__WHAT NEEDS TO BE DONE__
Only one stretch of the data below is wanted: the lines starting at the one with "none -> vase [326,333,370,402]" and ending at the one with "none -> bowl [578,550,628,589]", both included, given again exactly.

[[ RECORDS PROVIDED open ]]

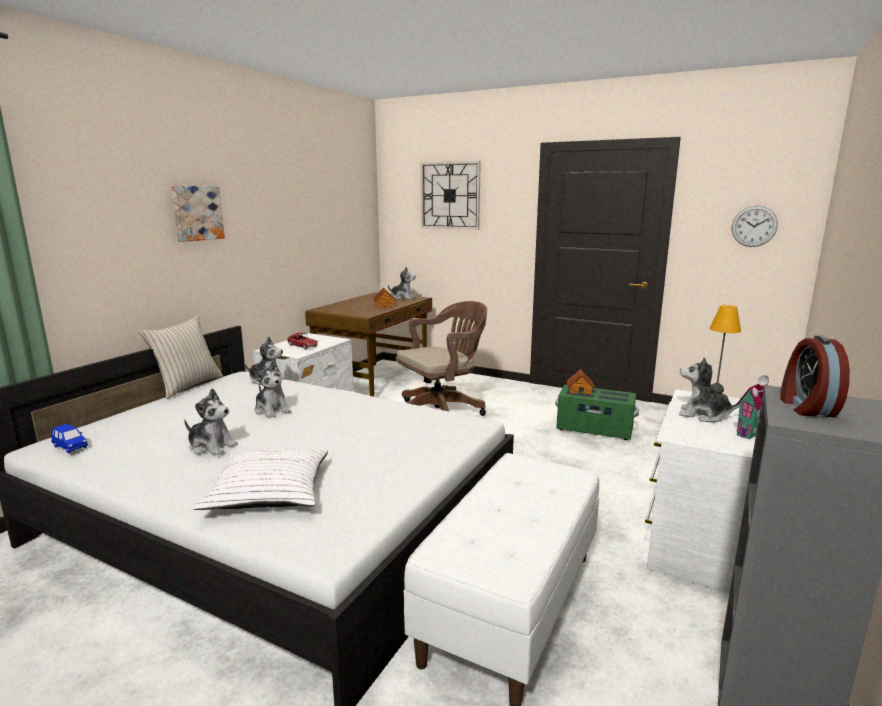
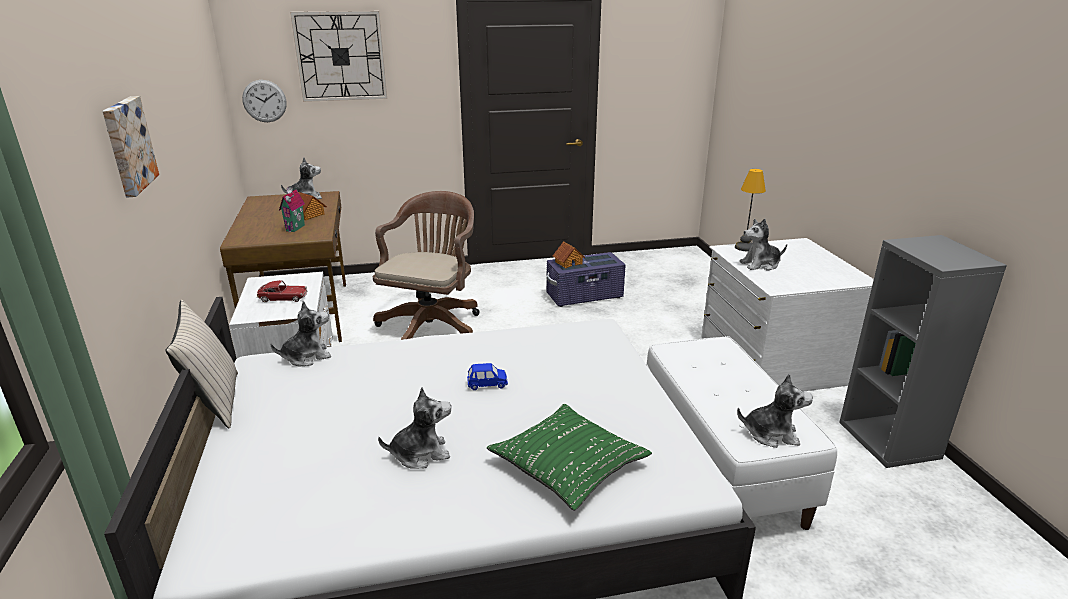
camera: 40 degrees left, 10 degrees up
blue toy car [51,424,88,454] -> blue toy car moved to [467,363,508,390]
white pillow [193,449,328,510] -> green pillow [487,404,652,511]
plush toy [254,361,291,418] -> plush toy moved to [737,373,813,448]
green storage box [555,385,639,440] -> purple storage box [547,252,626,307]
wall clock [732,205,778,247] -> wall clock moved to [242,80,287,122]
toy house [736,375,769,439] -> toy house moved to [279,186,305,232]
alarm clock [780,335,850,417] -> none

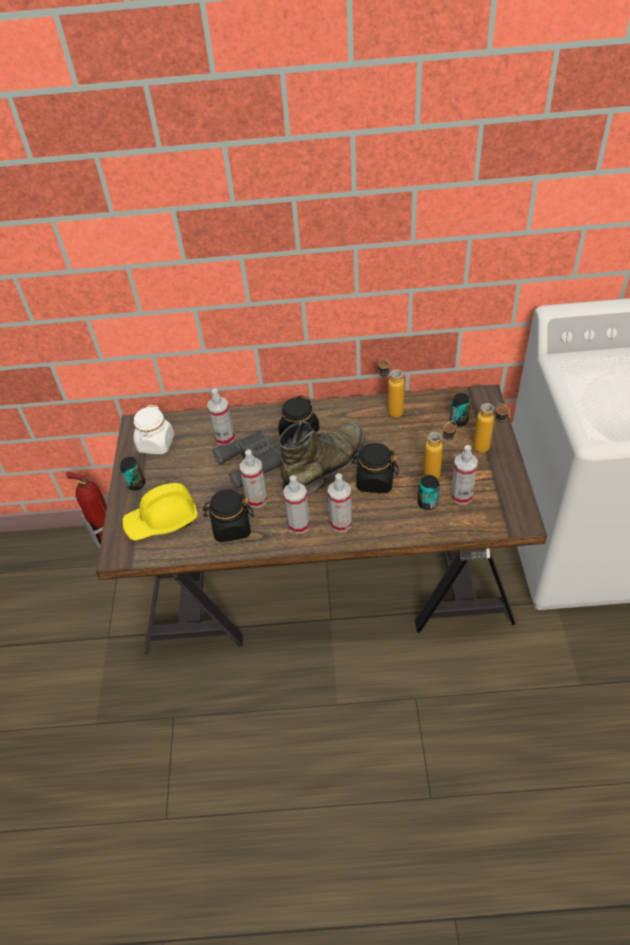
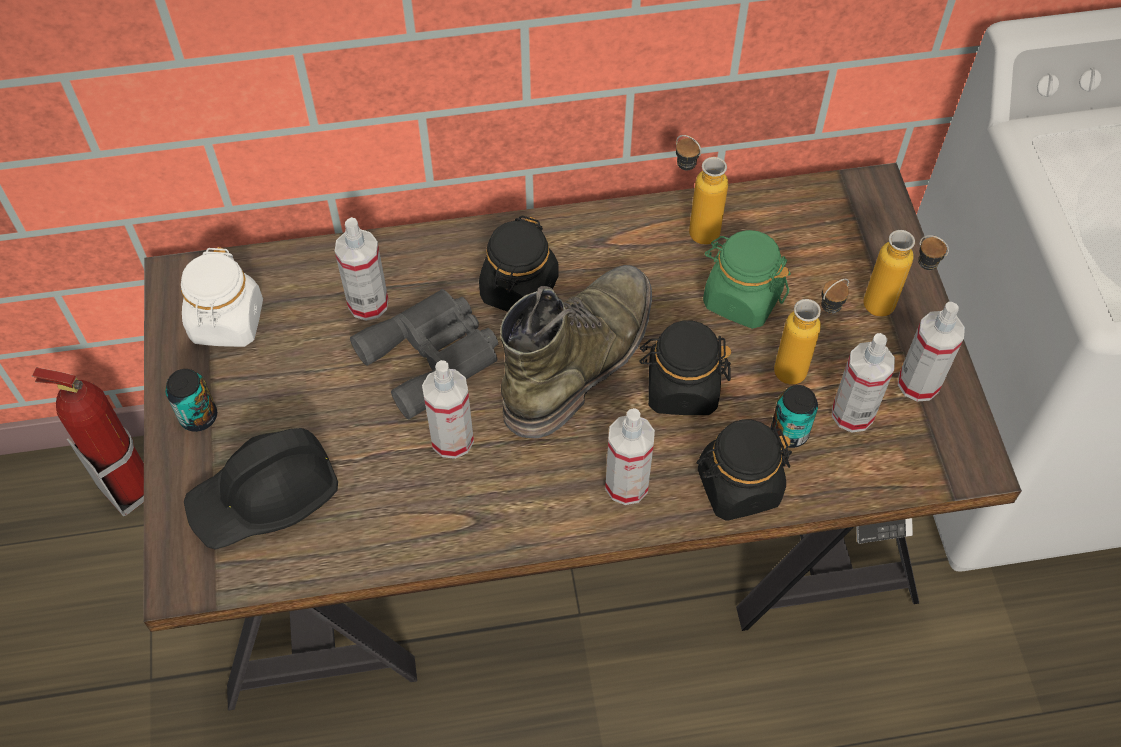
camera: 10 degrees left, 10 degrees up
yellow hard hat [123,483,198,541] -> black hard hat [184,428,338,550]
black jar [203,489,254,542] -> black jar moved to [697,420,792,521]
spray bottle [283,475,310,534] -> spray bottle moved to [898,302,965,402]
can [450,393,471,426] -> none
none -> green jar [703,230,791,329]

[[ RECORDS PROVIDED closed ]]
[[ RECORDS PROVIDED open ]]

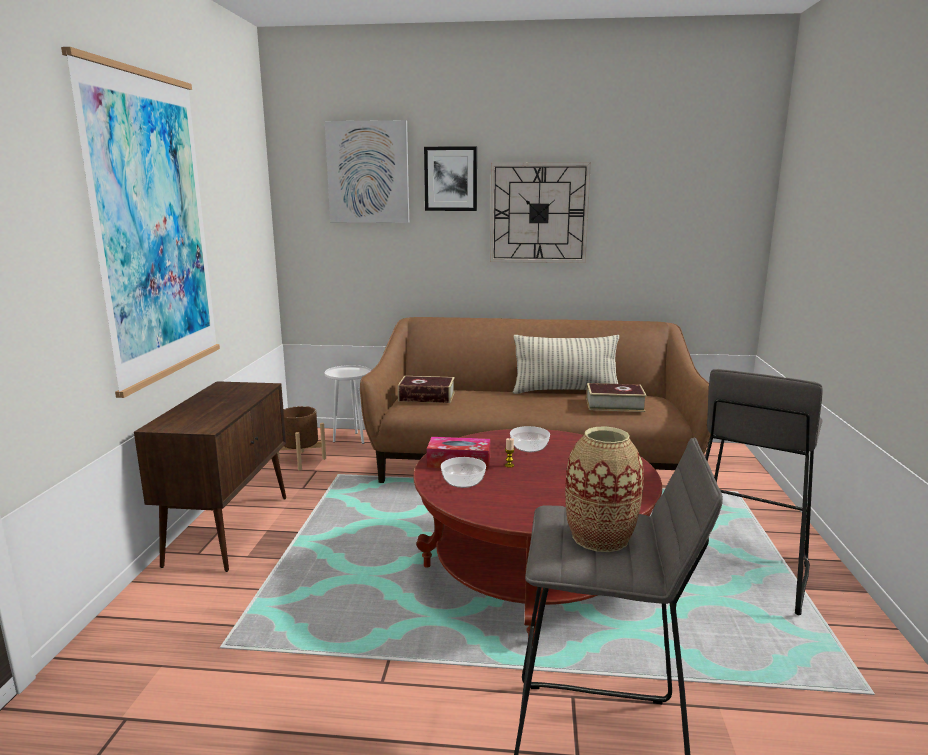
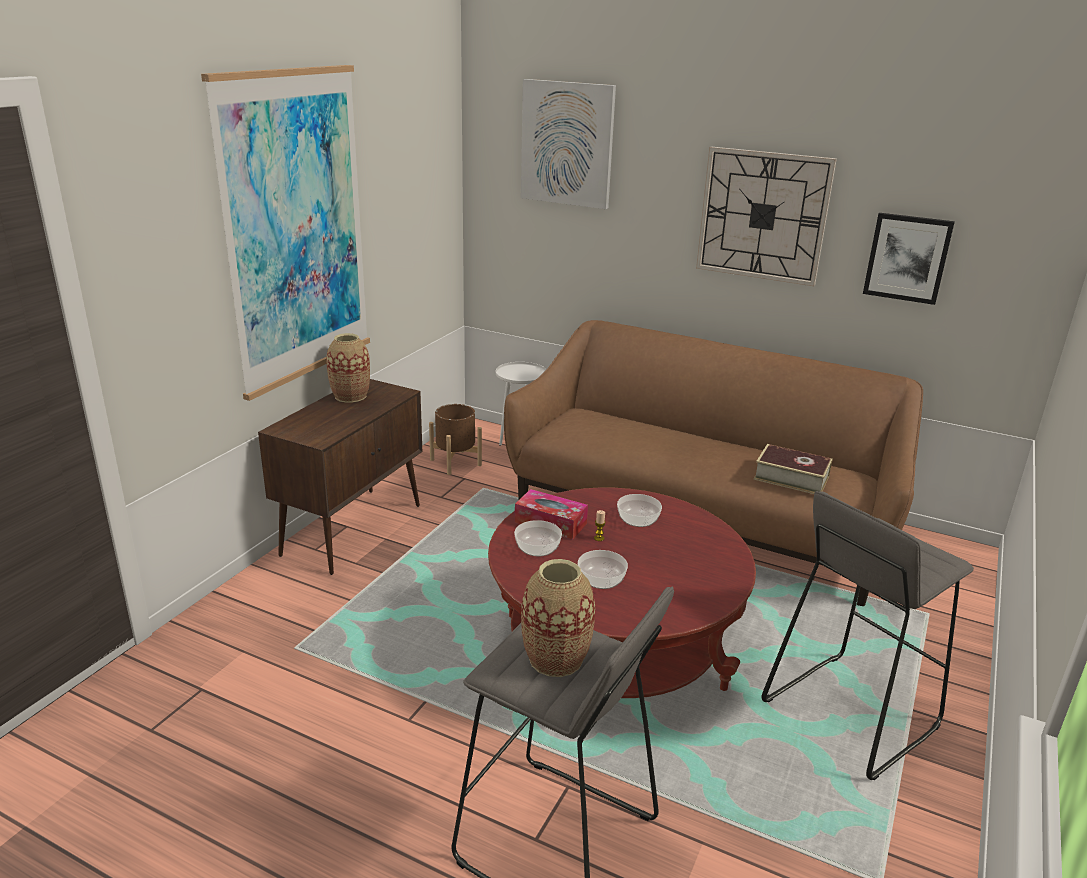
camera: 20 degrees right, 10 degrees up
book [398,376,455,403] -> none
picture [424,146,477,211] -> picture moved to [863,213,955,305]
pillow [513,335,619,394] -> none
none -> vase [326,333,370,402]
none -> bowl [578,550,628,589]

[[ RECORDS PROVIDED closed ]]

__EXERCISE SOLUTION__
none -> vase [326,333,370,402]
none -> bowl [578,550,628,589]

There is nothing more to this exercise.